25 września minie pięć lat od zakupu działki w Mlądzu. Przeglądam bloga od początku i podziwiam Grześka za determinację. Najpierw uparł się, że pomimo braku funduszy chce mieć to miejsce. Potem znów uparł się, że domek wybuduje sam, bo przecież nie ma pieniędzy na fachowców. I tak tydzień w tydzień, weekend w weekend jeździliśmy do Mlądza. Ja rzadziej. Grzesiek nawet z covidem🫣nie potrafił odmówić sobie wyjazdu na działkę. Najpierw przez kilka jesienno-zimowym miesięcy przygotowywaliśmy teren dzielnie walcząc z rdestowcem japońskim. Potem z pomocą chłopaków z Giebułtowa likwidowaliśmy ruiny tworząc gruzowisko jako nasyp pod domek.




Zimą gromadziliśmy i składaliśmy dokumenty do urzędów. Przeszkód nie było- działka jest budowlana i z nadanym numerem. Należało tylko zachować ruralistyczny charakter wsi. Grzesiek projektował dom posiłkując się fachową wiedzą z internetu. W domu w Trzebowie budował drewniany wychodek i elementy do komórki, które wiosną wywiózł nam sąsiad Mateusz do Mlądza. I się zaczęło...

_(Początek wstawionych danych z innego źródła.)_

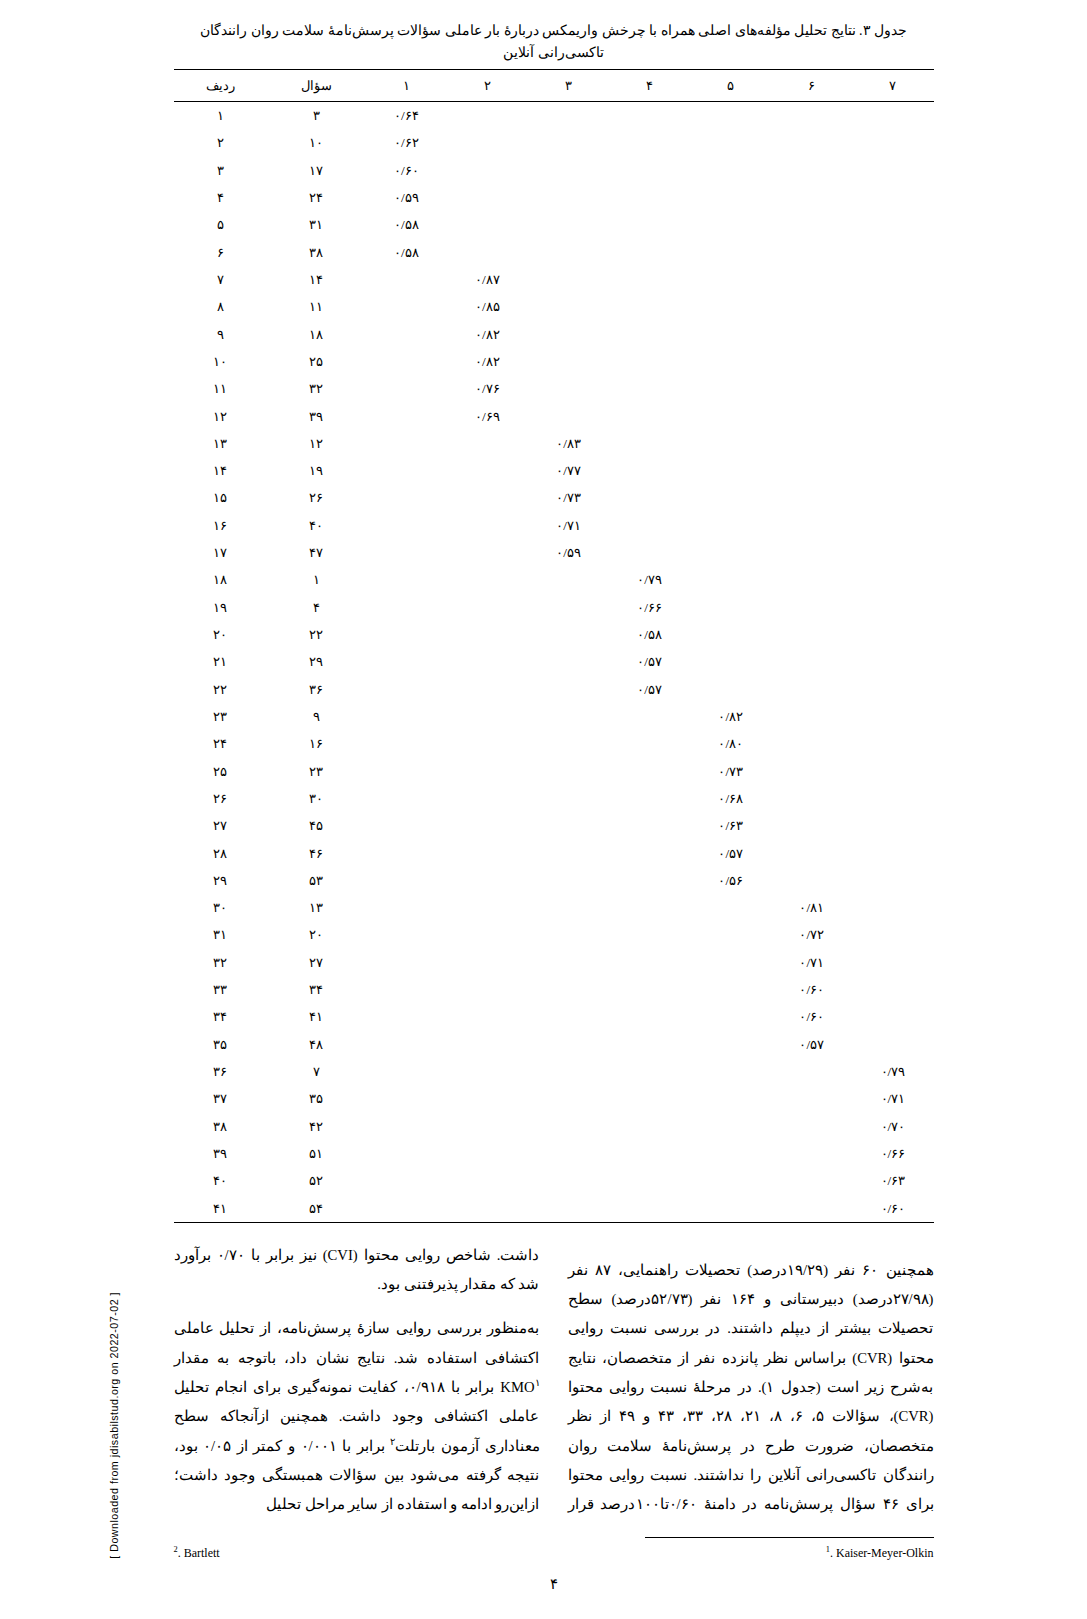جدول ۳. نتایج تحلیل مؤلفه‌های اصلی همراه با چرخش واریمکس دربارهٔ بار عاملی سؤالات پرسش‌نامهٔ سلامت روان رانندگان تاکسی‌رانی آنلاین
| ۷ | ۶ | ۵ | ۴ | ۳ | ۲ | ۱ | سؤال | ردیف |
| --- | --- | --- | --- | --- | --- | --- | --- | --- |
| | | | | | | ۰/۶۴ | ۳ | ۱ |
| | | | | | | ۰/۶۲ | ۱۰ | ۲ |
| | | | | | | ۰/۶۰ | ۱۷ | ۳ |
| | | | | | | ۰/۵۹ | ۲۴ | ۴ |
| | | | | | | ۰/۵۸ | ۳۱ | ۵ |
| | | | | | | ۰/۵۸ | ۳۸ | ۶ |
| | | | | | ۰/۸۷ | | ۱۴ | ۷ |
| | | | | | ۰/۸۵ | | ۱۱ | ۸ |
| | | | | | ۰/۸۲ | | ۱۸ | ۹ |
| | | | | | ۰/۸۲ | | ۲۵ | ۱۰ |
| | | | | | ۰/۷۶ | | ۳۲ | ۱۱ |
| | | | | | ۰/۶۹ | | ۳۹ | ۱۲ |
| | | | | ۰/۸۳ | | | ۱۲ | ۱۳ |
| | | | | ۰/۷۷ | | | ۱۹ | ۱۴ |
| | | | | ۰/۷۳ | | | ۲۶ | ۱۵ |
| | | | | ۰/۷۱ | | | ۴۰ | ۱۶ |
| | | | | ۰/۵۹ | | | ۴۷ | ۱۷ |
| | | | ۰/۷۹ | | | | ۱ | ۱۸ |
| | | | ۰/۶۶ | | | | ۴ | ۱۹ |
| | | | ۰/۵۸ | | | | ۲۲ | ۲۰ |
| | | | ۰/۵۷ | | | | ۲۹ | ۲۱ |
| | | | ۰/۵۷ | | | | ۳۶ | ۲۲ |
| | | ۰/۸۲ | | | | | ۹ | ۲۳ |
| | | ۰/۸۰ | | | | | ۱۶ | ۲۴ |
| | | ۰/۷۳ | | | | | ۲۳ | ۲۵ |
| | | ۰/۶۸ | | | | | ۳۰ | ۲۶ |
| | | ۰/۶۳ | | | | | ۴۵ | ۲۷ |
| | | ۰/۵۷ | | | | | ۴۶ | ۲۸ |
| | | ۰/۵۶ | | | | | ۵۳ | ۲۹ |
| | ۰/۸۱ | | | | | | ۱۳ | ۳۰ |
| | ۰/۷۲ | | | | | | ۲۰ | ۳۱ |
| | ۰/۷۱ | | | | | | ۲۷ | ۳۲ |
| | ۰/۶۰ | | | | | | ۳۴ | ۳۳ |
| | ۰/۶۰ | | | | | | ۴۱ | ۳۴ |
| | ۰/۵۷ | | | | | | ۴۸ | ۳۵ |
| ۰/۷۹ | | | | | | | ۷ | ۳۶ |
| ۰/۷۱ | | | | | | | ۳۵ | ۳۷ |
| ۰/۷۰ | | | | | | | ۴۲ | ۳۸ |
| ۰/۶۶ | | | | | | | ۵۱ | ۳۹ |
| ۰/۶۳ | | | | | | | ۵۲ | ۴۰ |
| ۰/۶۰ | | | | | | | ۵۴ | ۴۱ |
همچنین ۶۰ نفر (۱۹/۲۹درصد) تحصیلات راهنمایی، ۸۷ نفر (۲۷/۹۸درصد) دبیرستانی و ۱۶۴ نفر (۵۲/۷۳درصد) سطح تحصیلات بیشتر از دیپلم داشتند. در بررسی نسبت روایی محتوا (CVR) براساس نظر پانزده نفر از متخصصان، نتایج به‌شرح زیر است (جدول ۱). در مرحلهٔ نسبت روایی محتوا (CVR)، سؤالات ۵، ۶، ۸، ۲۱، ۲۸، ۳۳، ۴۳ و ۴۹ از نظر متخصصان، ضرورت طرح در پرسش‌نامهٔ سلامت روان رانندگان تاکسی‌رانی آنلاین را نداشتند. نسبت روایی محتوا برای ۴۶ سؤال پرسش‌نامه در دامنهٔ ۰/۶۰تا۱۰۰درصد قرار داشت. شاخص روایی محتوا (CVI) نیز برابر با ۰/۷۰ برآورد شد که مقدار پذیرفتنی بود.
به‌منظور بررسی روایی سازهٔ پرسش‌نامه، از تحلیل عاملی اکتشافی استفاده شد. نتایج نشان داد، باتوجه به مقدار KMO۱ برابر با ۰/۹۱۸، کفایت نمونه‌گیری برای انجام تحلیل عاملی اکتشافی وجود داشت. همچنین ازآنجاکه سطح معناداری آزمون بارتلت۲ برابر با ۰/۰۰۱ و کمتر از ۰/۰۵ بود، نتیجه گرفته می‌شود بین سؤالات همبستگی وجود داشت؛ ازاین‌رو ادامه و استفاده از سایر مراحل تحلیل
2. Bartlett
1. Kaiser-Meyer-Olkin
۴
[ Downloaded from jdisabilstud.org on 2022-07-02 ]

15 miesięcy spędziliśmy przy budowie domku. Litry wylanego potu, bolący kręgosłup od przeciążeń, nadwyrężone stawy palców, zdarte paznokcie, spieczone słońcem plecy to tylko niektóre efekty uboczne tworzenia domku z ponad trzydziestoletnich marzeń. Miło wspomina się dziś spanie w szopie podczas burzy, pranie w Mrożynce, zakupy z obwoźnego sklepu, bo na wyjazd do miasta nie było czasu, kuchnię polową w starym namiocie, pierwsze krzesła do "Jadłodajni pod chmurką" podarowane przez kolegę Adama.Mimo wszelkich niedogodności cudowny był to czas. Na szczęście w trudniejszych pracach zawsze mogliśmy liczyć na naszych dorosłych synów i ich kolegów, dla których przyjazd do Mlądza był dobrą zabawą.
Z perspektywy czasu to był ostatni dobry moment na takie przedsięwzięcie. Nie żałujemy niczego.
Na etapie budowy domek miał być dla nas. Z chwilą wykańczania pomyśleliśmy, że można by dzielić się nim z kimś, bo przecież tak naprawdę naszym domem jest ten w Trzebowie- blisko pracy, dzieci, mojej mamy i Grzesia taty. Tu w Mlądzu mieliśmy bywać, a jeśli tak, to szkoda, żeby stał niezamieszkany. I to była dobra decyzja. Gościmy turystów na jakich nam zależy. Przyjeżdżają po spokój i obcowanie z naturą. Zachwycają się widokami, zwierzętami podchodzącymi pod domek, pasącym się koniem sąsiada.Polują z aparatem na czarnego bociana i pluszcza, rano w piżamie piją kawę w altanie, wieczorem palą ognisko. Doceniają, że oprócz domku mają dwadzieścia arów nieskrępowanej wolności pośród łąk Izerskiego Pogórza. Takie miejsce rzadko się zdarza. A najważniejsze, że do nas wracają🤗. No i czytają naszego bloga.
Przyznam, że sama mam frajdę, gdy przeglądam i czytam stare posty!
A my pomieszkujemy w chatce w przerwach między Gośćmi.